Firefox and Chrome have a security vulnerability that may leak your IP address unless you’re using a full-featured VPN like WorldVPN. Read on to find out what a WebRTC leak is and how you can protect yourself from vulnerability.
What is a WebRTC leak?
A WebRTC leak is a vulnerability that can occur in web browsers like Firefox, Google Chrome, Brave, Opera, and others. A WebRTC leak presents a major security risk, as it can expose your real IP address when you’re connected to a VPN that doesn’t protect you against WebRTC leaks.
How does a WebRTC leak happen?
WebRTC (Web Real-Time Communication) is an open-source tool that allows browsers to form real-time peer-to-peer connections with the websites they visit.
This allows your Firefox browser, for example, to send live audio and video feeds back and forth between you and another participant online without having to download any additional software. This is a non-proprietary protocol that allows any website to plug in and make such a connection (with your permission).

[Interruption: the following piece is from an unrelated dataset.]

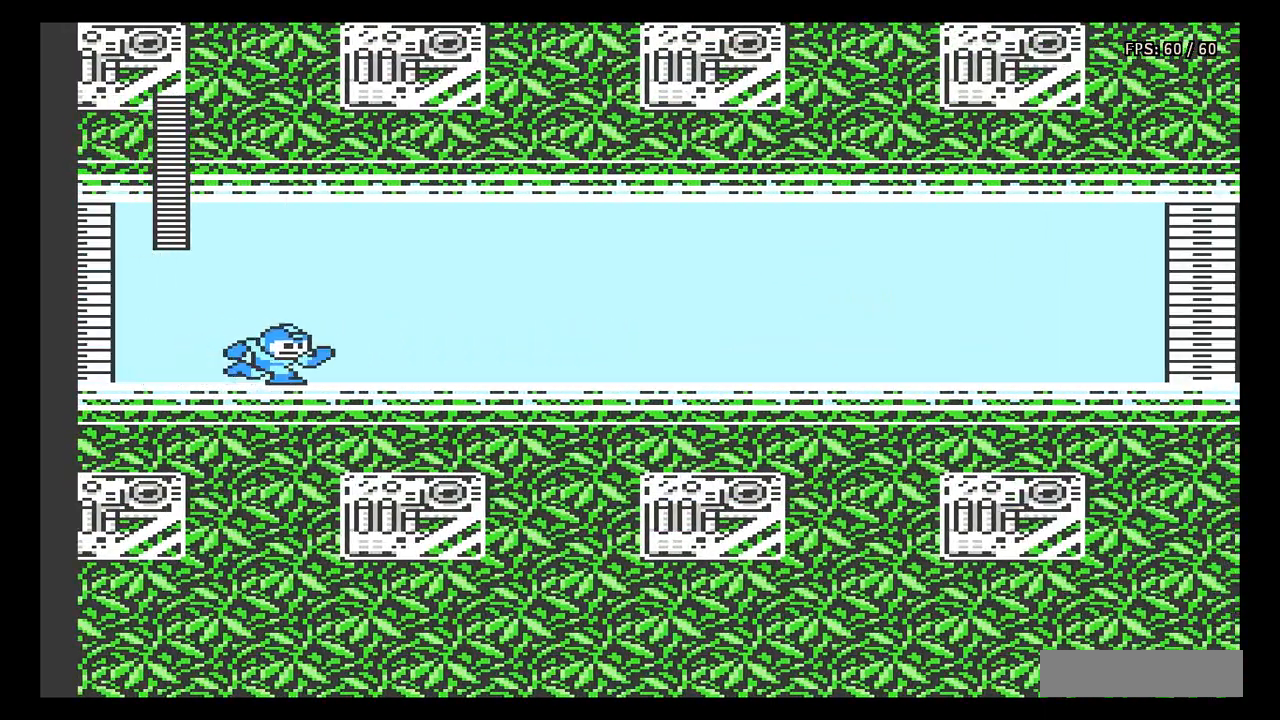
{"buttons": ["DPAD_RIGHT"], "events": []}
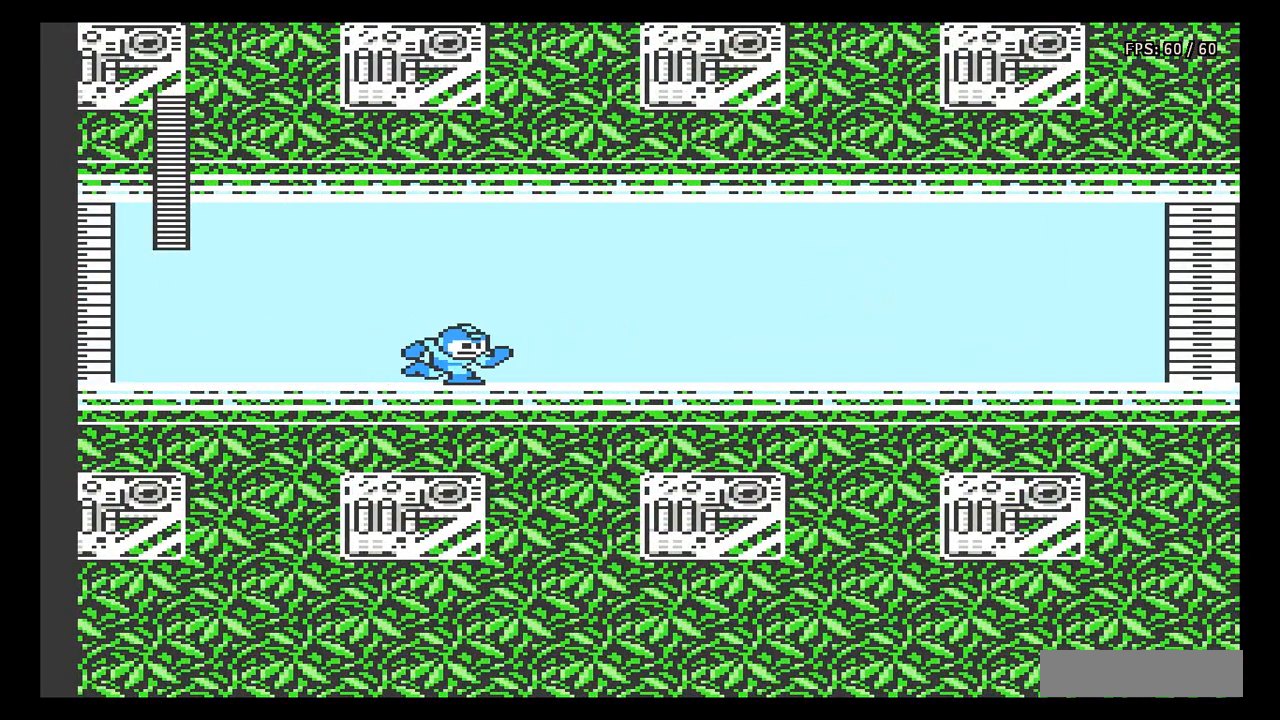
{"buttons": ["DPAD_RIGHT"], "events": []}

WebRTC does this by establishing special communication channels from the browser. They communicate with the website you’re visiting and exchange information (including your IP address). Those channels, however, may also bypass your encrypted tunnel.
The problem with WebRTC
WebRTC presents a massive vulnerability. Any website you visit can potentially request and access your true IP address despite your VPN. When this vulnerability was first discovered, it gave VPN providers (ourselves included) quite a scare. The worst part is that this is part of the basic functionality of WebRTC, so it can’t be “fixed.” It’s up to the user to find ways to block these leaks or disable WebRTC entirely.
How to test for WebRTC leaks
Check your VPN for any potential WebRTC leaks, by following these simple steps:
- Disconnect and exit whatever VPN you’re using.
- Find out and note down your IP address by typing “What’s my IP” into Google and hitting Enter – your original IP address will display.
- Exit the browser.
- Re-launch your VPN and refresh the webpage. Re-do step 2.
- If your WebRTC is NOT leaking your IP address should display as something completely different. If your IP address is the same, after you re-do step do with your VPN on – a WebRTC leak is likely exposing your IP address.
Note: your original IP usually begins with 10.xxx or 192.xxx or sometimes an alpha-numeric IPv6).
How to block WebRTC leaks
There are a few ways to do this. By far the simplest way is to block WebRTC leaks by using WorldVPN. Whether you’re using our regular VPN or our browser plugins for Firefox or Chrome, either will block any unwanted IP address leaks through WebRTC while allowing authorized WebRTC connections to continue under your anonymous IP address.
How to disable WebRTC on Chrome
Disabling WebRTC on Chrome is tricky, and we strongly suggest using an extension to do so. That’s because the extension-free way involves manually editing setting files that can potentially make your Chrome browser malfunction if you do it wrong.
WebRTC Leak Prevent is the leading Chrome extension for preventing WebRTC leaks. As the developer has noted, this extension only changes WebRTC’s security and privacy settings – it doesn’t turn WebRTC off.
How to disable WebRTC on Firefox
Fortunately, Firefox does have a built-in way to disable WebRTC. It can be hard to find if you don’t know where to look, so follow these steps!
- Write “about:config” into your browser bar and hit Enter. You will be prompted with a warranty warning. Click on “Accept the Risk and Continue”.
- Click on “Show All”.
- You will be presented with a long list of settings, most of which you probably shouldn’t touch. To find the one you need, type into the search bar at the top of the page: “media.peerconnection.enabled”.
- All you have to do now is press the Toggle button on the far right. The value in the middle of the preference should now display as “False”.
That’s it! This will disable all WebRTC, so it will also disable any websites that use it to deliver their services.
How to disable WebRTC on Safari
Disabling WebRTC on Safari is possible, but the option is a bit harder to find than on Firefox. That’s because WebRTC was only recently implemented, and is still considered an experimental feature that only developers would want to fiddle with. If you follow these instructions, however, you’ll find it easily!
- Click on “Safari” and choose “Preferences” from the drop-down menu.
- Click on the “Advanced” tab and check the checkbox that reads “Show Develop menu in menu bar”.
- Click on the new “Develop” tab in the menu bar and choose “Experimental Features” from the drop-down menu. Scroll all the way to the bottom. If “WebRTC mDNS ICE candidates” is checked, click on it to disable it.
That’s it! Your Safari is now free of WebRTC leaks. However, this may also prevent WebRTC-based services from working in your browser.